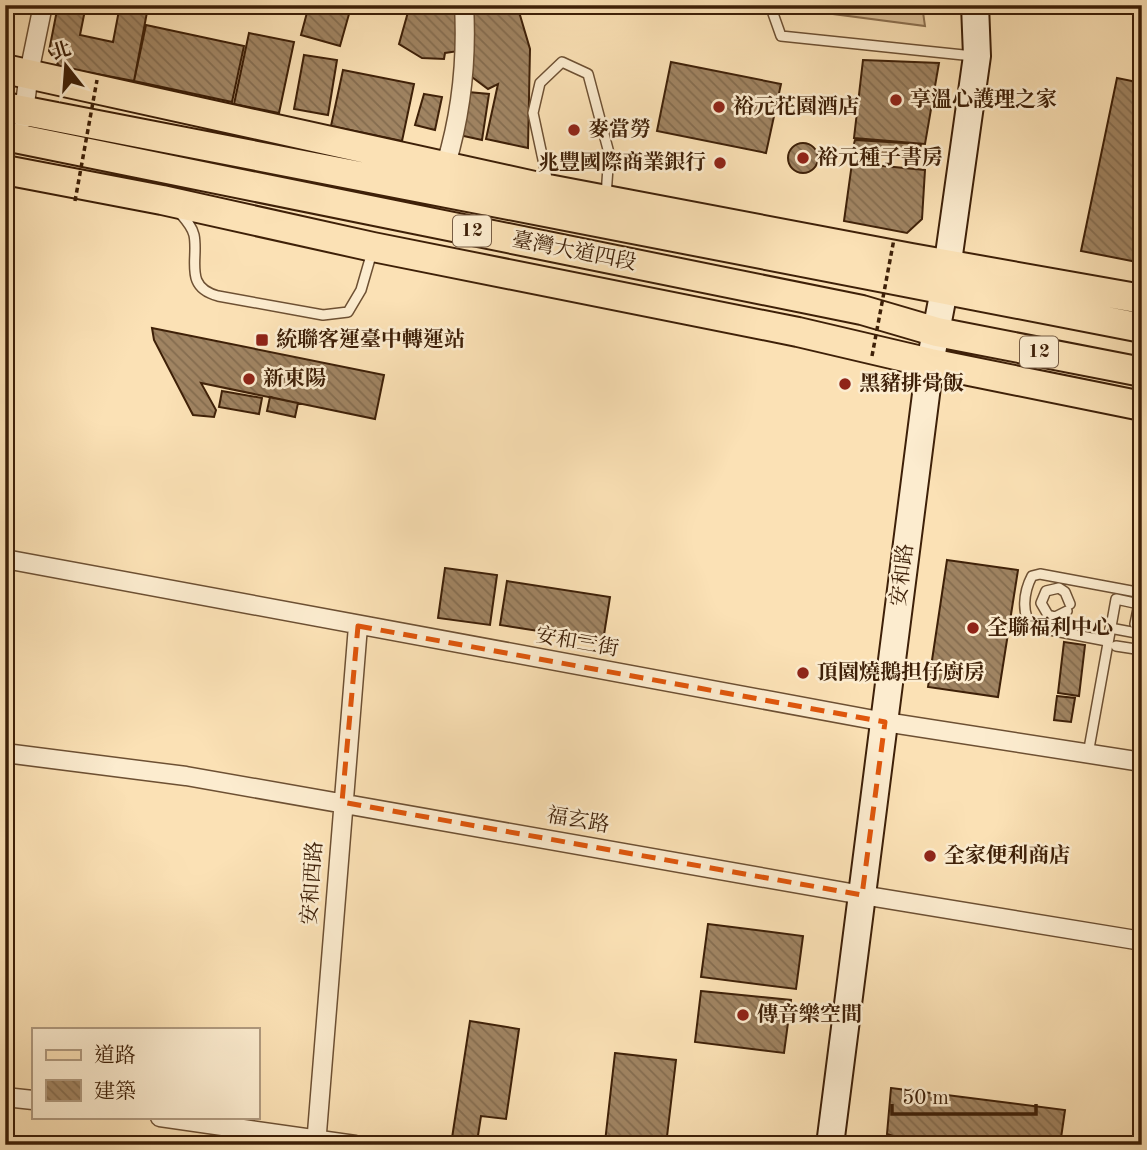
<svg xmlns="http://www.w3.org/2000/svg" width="1147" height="1150" viewBox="0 0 1147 1150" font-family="'Old Standard TT','Noto Serif TC',serif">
	<defs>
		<pattern id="building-back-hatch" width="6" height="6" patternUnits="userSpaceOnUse" patternTransform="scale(1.75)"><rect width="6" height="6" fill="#a08462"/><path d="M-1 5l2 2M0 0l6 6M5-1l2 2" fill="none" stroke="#846c4f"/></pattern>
	</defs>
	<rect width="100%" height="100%" fill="#fbe1b5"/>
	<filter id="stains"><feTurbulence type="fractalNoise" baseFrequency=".00286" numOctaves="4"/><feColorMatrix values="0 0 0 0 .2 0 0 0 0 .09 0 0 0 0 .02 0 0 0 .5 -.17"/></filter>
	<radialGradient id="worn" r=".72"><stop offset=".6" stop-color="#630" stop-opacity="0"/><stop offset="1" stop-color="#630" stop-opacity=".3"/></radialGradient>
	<path fill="#dbc098" stroke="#8c7050" stroke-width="2" d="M780,5h142l3,21 -145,-19z"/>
	<path fill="url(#building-back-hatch)" stroke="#3e2008" stroke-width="2" d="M58,5h28l-6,30 33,7 7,-37 28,2 -14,74 -74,-14 -11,-16z
		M309,5l42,2 -11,39 -39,-11z
		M410,5h51l-2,46 -14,2 -1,6 -22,-1 -23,-14z
		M466,5h51l13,44 -2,99 -42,-9 12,-55 -10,5 -24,-18z
		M146,25l98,21 -12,56 -98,-21z
		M249,33l45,9 -15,71 -45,-9z
		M304,55l33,5 -9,55 -34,-6z
		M863,60l76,3 -14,81 -71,-6z
		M671,62l110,22 -15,69 -109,-22z
		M343,70l71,14 -12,57 -71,-15z
		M1117,78l25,5v180l-61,-12z
		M468,92l21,2 -7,46 -23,-5z
		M424,94l18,3 -7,33 -20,-5z
		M855,140l66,4 -3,15 -66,-8z
		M788 158a15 15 0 1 1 30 0a15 15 0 1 1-30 0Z
		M852,163l73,7 -3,49 -15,14 -63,-12z
		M152,328l232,47 -9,44 -174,-36 15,27 -2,7 -21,-2 -39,-75z
		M222,391l40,7 -3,16 -40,-7z
		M270,397l28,6 -3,14 -28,-6z
		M947,560l71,10 -20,127 -70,-10z
		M445,568l52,7 -7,50 -52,-7z
		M507,581l103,16 -7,44 -103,-16z
		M1064,642l21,3 -6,51 -21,-3z
		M1057,696l18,2 -4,24 -17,-2z
		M708,924l95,12 -7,53 -95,-12z
		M701,991l90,9 -7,53 -89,-11z
		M470,1021l49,8 -13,90 -25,-3 -4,26 -25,-4z
		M615,1053l61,7 -10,85 -61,-3z
		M891,1088l174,22 -5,35h-168l1,-9 -6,-2z"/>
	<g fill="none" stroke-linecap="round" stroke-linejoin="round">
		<defs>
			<path id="lane" d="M770,5l11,31 192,20
				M548,183l-15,-70 7,-30 22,-21 26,12 21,79 -3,43
				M179,212c6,7 13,14 15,23 5,24 -11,52 24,61l105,19 25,-3 13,-22 11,-38
				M1067,611l-12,6 -7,-2 -7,-12 5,-12 13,-3 6,4 5,12
				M1110,628l32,6
				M1107,641l-73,-14c-14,-11 -10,-36 -2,-51l8,-2 102,19
				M1116,646l26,4
				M1088,754l28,-155 23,5 -4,20 7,1"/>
			<path id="street" d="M23,119l6,-46 14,-68
				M446,164c15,-50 21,-106 18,-159
				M5,559l880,163 257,40
				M5,753l181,23 676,119 280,46
				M5,1097l28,3
				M160,1117l195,28
				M316,1145l42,-519"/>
			<path id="secondary" d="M830,1145l100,-782 14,-73 33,-234 -2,-51"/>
			<path id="primary" d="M5,69l543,120 363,69 231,41
				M5,107l1137,221
				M5,136l857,174 75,22 205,40
				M5,170l157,30 211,47 425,85 132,31 212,43"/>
		</defs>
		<use href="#lane" stroke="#6d5033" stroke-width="12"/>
		<use href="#street" stroke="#6d5033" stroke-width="21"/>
		<use href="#secondary" stroke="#3e2008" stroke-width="30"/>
		<use href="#primary" stroke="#3e2008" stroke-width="32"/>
		<use href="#lane" stroke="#fceccf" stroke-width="9"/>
		<use href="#street" stroke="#fceccf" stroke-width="18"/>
		<use href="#secondary" stroke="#fceccf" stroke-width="26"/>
		<use href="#primary" stroke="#fbe1b5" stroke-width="28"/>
		<path stroke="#3e2008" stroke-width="3.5" stroke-dasharray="5 3.5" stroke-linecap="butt" d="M75,201l22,-121
			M872,356l22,-117"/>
	</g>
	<path fill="none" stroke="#e0560c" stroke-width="5" stroke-dasharray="14 9" stroke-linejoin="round" d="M358,626l527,96 -23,173 -520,-93z"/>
	<g fill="#8f2418" stroke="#fceccf" stroke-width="2.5">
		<circle cx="896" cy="100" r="7"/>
		<circle cx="719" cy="107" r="7"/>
		<circle cx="574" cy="130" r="7"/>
		<circle cx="803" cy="158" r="7"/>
		<circle cx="720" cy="163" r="7"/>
		<rect x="255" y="333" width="14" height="14" rx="3.5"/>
		<circle cx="249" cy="379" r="7"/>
		<circle cx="845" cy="384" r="7"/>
		<circle cx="973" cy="628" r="7"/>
		<circle cx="803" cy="673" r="7"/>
		<circle cx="930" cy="856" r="7"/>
		<circle cx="743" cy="1015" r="7"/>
	</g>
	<g text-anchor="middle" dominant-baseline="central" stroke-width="5" stroke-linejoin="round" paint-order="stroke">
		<g fill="#fceccf" stroke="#775d44" stroke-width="2">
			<rect x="453" y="215.5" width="38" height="31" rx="5"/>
			<rect x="1020" y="336.5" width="38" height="31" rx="5"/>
		</g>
		<g font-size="19" font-weight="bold" fill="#3e2008">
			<text x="472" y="231">12</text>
			<text x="1039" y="352">12</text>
		</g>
		<g font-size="21" font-weight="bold" fill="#3e2008" stroke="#fceccf" text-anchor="start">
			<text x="910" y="100">享溫心護理之家</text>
			<text x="733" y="107">裕元花園酒店</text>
			<text x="588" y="130">麥當勞</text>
			<text x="817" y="158">裕元種子書房</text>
			<text x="706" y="163" text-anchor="end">兆豐國際商業銀行</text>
			<text x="276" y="340">統聯客運臺中轉運站</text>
			<text x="263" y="379">新東陽</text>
			<text x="859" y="384">黑豬排骨飯</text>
			<text x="987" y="628">全聯福利中心</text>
			<text x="817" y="673">頂園燒鵝担仔廚房</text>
			<text x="944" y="856">全家便利商店</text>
			<text x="757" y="1015">傳音樂空間</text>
		</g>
		<g font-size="21" fill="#3e2008" stroke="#fceccf">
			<text transform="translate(574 252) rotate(11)">臺灣大道四段</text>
			<text transform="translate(903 575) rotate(-83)">安和路</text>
			<text transform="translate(577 643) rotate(10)">安和三街</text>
			<text transform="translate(578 821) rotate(10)">福玄路</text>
			<text transform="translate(313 883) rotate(-86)">安和西路</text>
		</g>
	</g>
	<rect width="1147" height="1150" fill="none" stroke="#fbe1b5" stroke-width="28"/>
	<rect x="7" y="7" width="1133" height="1136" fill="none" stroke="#3e2008" stroke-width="3.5"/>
	<rect x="14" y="14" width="1119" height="1122" fill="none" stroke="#3e2008" stroke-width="2"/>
	<rect x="32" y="1028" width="228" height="91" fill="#fceccf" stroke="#b09a7f" stroke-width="2"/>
	<rect x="46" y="1050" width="35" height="10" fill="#fbe1b5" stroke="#b09a7f" stroke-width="2"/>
	<text x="94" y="1062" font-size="21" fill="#3e2008">道路</text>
	<rect x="46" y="1080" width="35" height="21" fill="url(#building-back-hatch)" stroke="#b09a7f" stroke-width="2"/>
	<text x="94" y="1098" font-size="21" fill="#3e2008">建築</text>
	<g transform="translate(66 66) rotate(343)" stroke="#fceccf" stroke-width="5" paint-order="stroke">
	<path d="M0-5L12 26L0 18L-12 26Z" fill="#3e2008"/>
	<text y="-10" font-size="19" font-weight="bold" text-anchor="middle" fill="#3e2008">北</text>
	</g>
	<path d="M892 1104v10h144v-10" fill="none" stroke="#3e2008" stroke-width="3.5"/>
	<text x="902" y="1104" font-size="21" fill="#3e2008" stroke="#fceccf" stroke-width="5" paint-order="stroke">50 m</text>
	<rect width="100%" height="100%" filter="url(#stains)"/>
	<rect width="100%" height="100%" fill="url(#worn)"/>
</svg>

*ASSIGNED TASK*. Which lines in the data above hold the string "middle"? Return each of them.

*ANSWER SECTION*.
	<g text-anchor="middle" dominant-baseline="central" stroke-width="5" stroke-linejoin="round" paint-order="stroke">
	<text y="-10" font-size="19" font-weight="bold" text-anchor="middle" fill="#3e2008">北</text>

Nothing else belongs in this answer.